While we applaud these efforts, there are some critical elements missing. The learning system of the future will have a single access point for all of its courses. Moodle is claiming over 820,000 courses but they are spread over 20,000 sites and many courses are duplicates. We estimate the number of unique and different courses to be less than 50,000, not in the millions like the number of available books and songs.

Using books as a close analogy, it can be argued that every available book has the potential of being translated into courseware and, most often, multiple courses. There are currently far more topics discussed in books than there are courses to teach the material. This leaves an obvious courseware vacuum waiting to be filled, and the key to unlocking this vacuum is the participative courseware-builder described below.


4.) Expanding Gulf Between Literates and Super-Literates

According to the New York Times, there are an additional 20,000 new words added to the English language every year. The primary driver behind this ever-expanding dimension of vocabulary is the ongoing development of science and technology.

Along with the creation of new science and technology comes the need to explain its attributes, its function in technical terms, and its overall purpose. New words and their associated colloquialisms help create meaning and structure around the emerging new concepts as they attract more research and come into focus.

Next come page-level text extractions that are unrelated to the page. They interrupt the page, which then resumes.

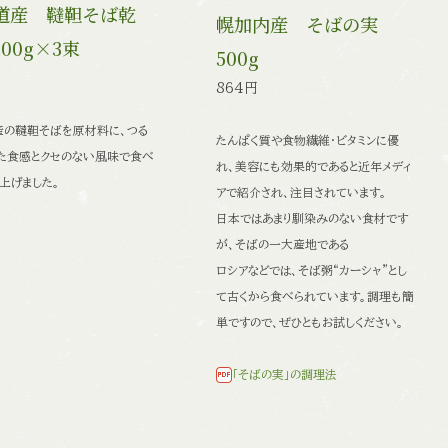
道産 韃靼そば乾
幌加内産 そばの実
00g×3束
500g
864円
産の韃靼そばを原材料に、つる
たんぱく質や食物繊維・ビタミンに優
た食感とクセのない風味で食べ
れ、美容にも効果的であると
近年メディ
上げました。
アで紹介され、注目されています。
日本ではあまり馴染みのない食材です
が、そばの一大産地である
ロシアなどでは、そば粥“カーシャ”とし
て古くから食べられています。
調理も簡
単ですので、ぜひともお試しください。
「そばの実」の調理法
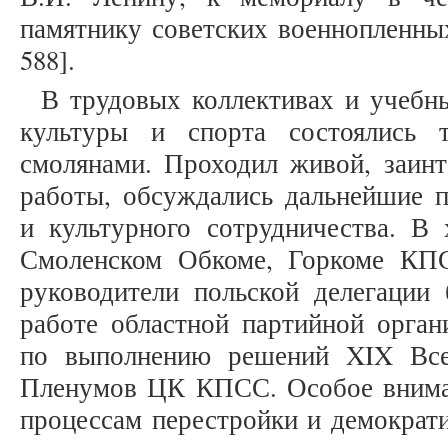
памятнику советских военнопленных
588].
В трудовых коллективах и учебн
культуры и спорта состоялись 
смолянами. Проходил живой, заин
работы, обсуждались дальнейшие п
и культурного сотрудничества. В 
Смоленском Обкоме, Горкоме КПС
руководители польской делегаци
работе областной партийной орган
по выполнению решений XIX Все
Пленумов ЦК КПСС. Особое внима
процессам перестройки и демократ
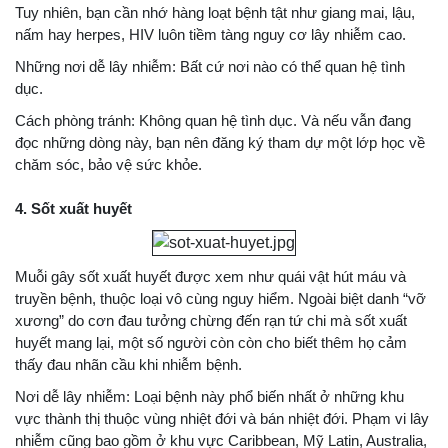
Tuy nhiên, bạn cần nhớ hàng loạt bệnh tật như giang mai, lậu,
nấm hay herpes, HIV luôn tiềm tàng nguy cơ lây nhiễm cao.
Những nơi dễ lây nhiễm: Bất cứ nơi nào có thể quan hệ tình
dục.
Cách phòng tránh: Không quan hệ tình dục. Và nếu vẫn đang
đọc những dòng này, bạn nên đăng ký tham dự một lớp học về
chăm sóc, bảo vệ sức khỏe.
4. Sốt xuất huyết
Muỗi gây sốt xuất huyết được xem như quái vật hút máu và
truyền bệnh, thuộc loại vô cùng nguy hiểm. Ngoài biệt danh “vỡ
xương” do cơn đau tưởng chừng đến rạn tứ chi mà sốt xuất
huyết mang lại, một số người còn còn cho biết thêm họ cảm
thấy đau nhãn cầu khi nhiễm bệnh.
Nơi dễ lây nhiễm: Loại bệnh này phổ biến nhất ở những khu
vực thành thị thuộc vùng nhiệt đới và bán nhiệt đới. Phạm vi lây
nhiễm cũng bao gồm ở khu vực Caribbean, Mỹ Latin, Australia,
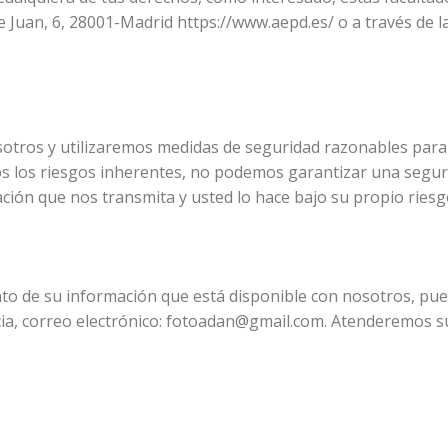
 Juan, 6, 28001-Madrid https://www.aepd.es/ o a través de la
tros y utilizaremos medidas de seguridad razonables para e
os los riesgos inherentes, no podemos garantizar una segu
ción que nos transmita y usted lo hace bajo su propio riesg
:
to de su información que está disponible con nosotros, pued
cia, correo electrónico: fotoadan@gmail.com. Atenderemos su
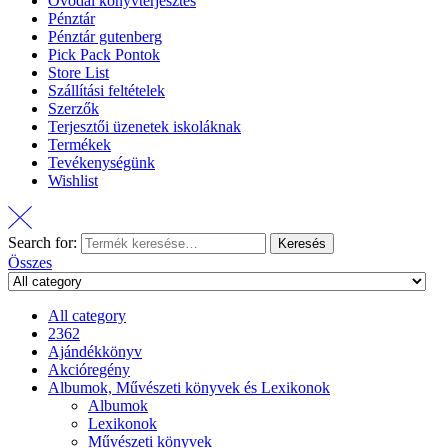
Óvodai könyvterjesztés
Pénztár
Pénztár gutenberg
Pick Pack Pontok
Store List
Szállítási feltételek
Szerzők
Terjesztői üzenetek iskoláknak
Termékek
Tevékenységünk
Wishlist
Search for:
Keresés
Összes
All category
2362
Ajándékkönyv
Akcióregény
Albumok, Művészeti könyvek és Lexikonok
Albumok
Lexikonok
Művészeti könyvek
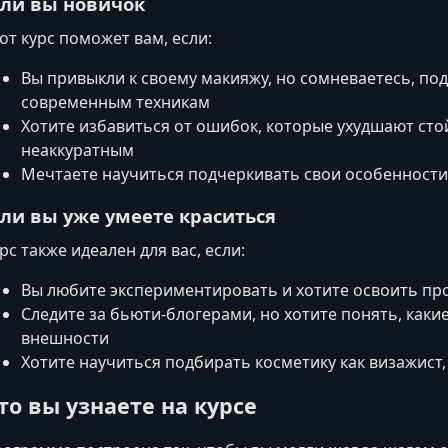
сли вы новичок
от курс поможет вам, если:
Вы привыкли к своему макияжу, но сомневаетесь, по
современным техникам
Хотите избавиться от ошибок, которые ухудшают сто
неаккуратным
Мечтаете научиться подчеркивать свои особенности,
сли вы уже умеете краситься
рс также идеален для вас, если:
Вы любите экспериментировать и хотите освоить п
Следите за бьюти-блогерами, но хотите понять, как
внешности
Хотите научиться подбирать косметику как визажист
то вы узнаете на курсе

Young students can learn new words quickly: on average, 3,000 new words each year, which works out to 8 words a day. This, of course varies significantly from one student to the next.

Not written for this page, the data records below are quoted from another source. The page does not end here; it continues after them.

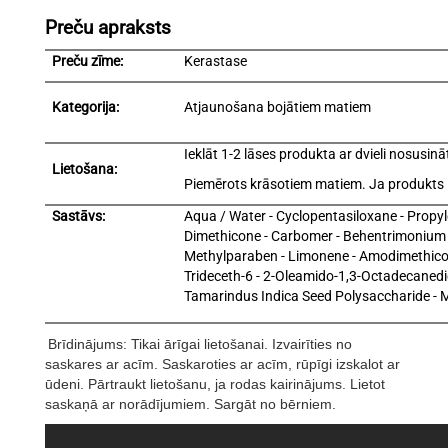
Preču apraksts
Preču zīme:
Kerastase
Kategorija:
Atjaunošana bojātiem matiem
Ieklāt 1-2 lāses produkta ar dvieli nosusin
Lietošana:
Piemērots krāsotiem matiem. Ja produkts iek
Sastāvs:
Aqua / Water - Cyclopentasiloxane - Propy
Dimethicone - Carbomer - Behentrimonium C
Methylparaben - Limonene - Amodimethicon
Trideceth-6 - 2-Oleamido-1,3-Octadecanediol -
Tamarindus Indica Seed Polysaccharide - M
Brīdinājums: Tikai ārīgai lietošanai. Izvairīties no
saskares ar acīm. Saskaroties ar acīm, rūpīgi izskalot ar
ūdeni. Pārtraukt lietošanu, ja rodas kairinājums. Lietot
saskaņā ar norādījumiem. Sargāt no bērniem.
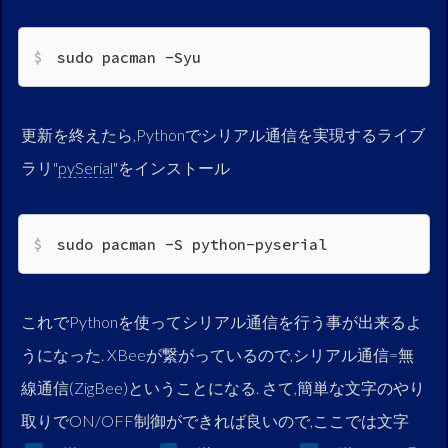
sudo pacman -Syu
更新を終えたら,Pythonでシリアル通信を実現するライブ
ラリ"
pySerial
"をインストール
sudo pacman -S python-pyserial
これでPythonを使ってシリアル通信を行う事が出来るよ
うになった. XBeeが繋がっているので,シリアル通信=無
線通信(ZigBee)ということになる. さて,簡単な文字のやり
取りでON/OFF制御ができれば良いので,ここでは文字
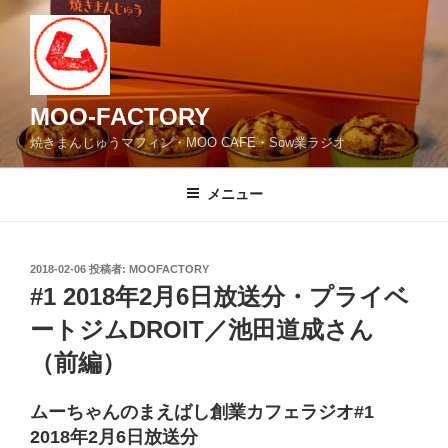
コ
ン
テ
ン
ツ
MOO-FACTORY
へ
焼きまんじゅうマフィン・MOO CAFE・Sow業ラジオ
ス
キ
メニュー
ッ
プ
投
2018-02-06
投稿者:
MOOFACTORY
稿
#1 2018年2月6日放送分・プライベ
日:
ートジムDROIT／池田道成さん
（前編）
ムーちゃんのまえばし創業カフェラジオ#1
2018年2月6日放送分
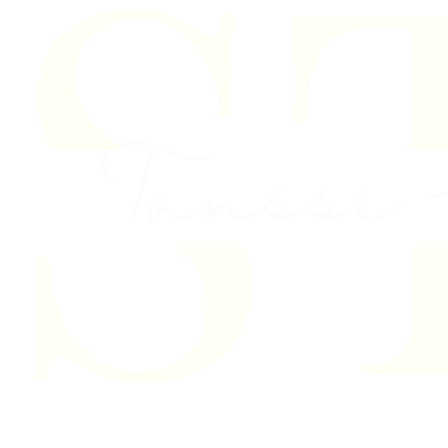
Skip to content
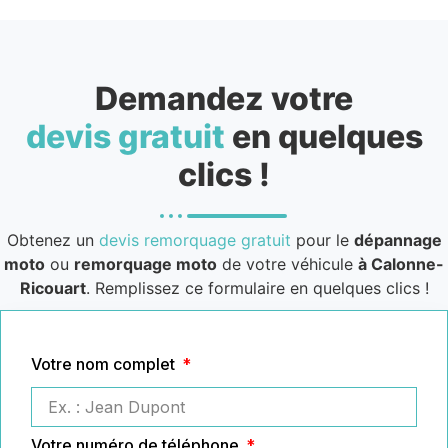
Demandez votre
devis gratuit
en quelques
clics !
Obtenez un
devis remorquage gratuit
pour le
dépannage
moto
ou
remorquage moto
de votre véhicule
à Calonne-
Ricouart
. Remplissez ce formulaire en quelques clics !
Votre nom complet
Votre numéro de téléphone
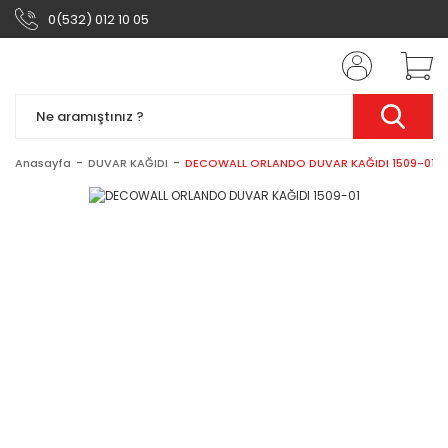
0(532) 012 10 05
Anasayfa
DUVAR KAĞIDI
DECOWALL ORLANDO DUVAR KAĞIDI 1509-01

In the English language, the 2,000 most frequently used words account for 80-85 percent of the words used in non-specialized written texts and about 90-95 percent in conversational speech.

However, the total number of words in the English language tops out around one million words, and the vocabulary of some of our most gifted scientist and engineers tops out around 200,000 words.

The distance between the functionally literate and the super literate is growing. Some people who have become expert on a specific topic have pushed the envelope of understanding far beyond the comprehension of the rest of the world. And in doing so, have created whole new vocabularies to describe the concepts and phenomenon they encountered. These super experts often live in a research community where they are often the only living person who truly understands the topic of their research.

Until now the primary tool for these super literates to pass along their understanding of research to future generations has been through papers that are published in technical journals. Because of the rigid requirements for publication, these papers often take months to compose, and are written in a vocabulary few can comprehend.

An alternative to publishing papers will soon be the creation of courseware. While developing courseware in the past has been laborious and poorly utilized, the new courseware builder described below has the potential to change all that. Courseware will become an alternative to publishing papers or writing books, and will serve as an additional channel for the super literates to disseminate their understanding of the world.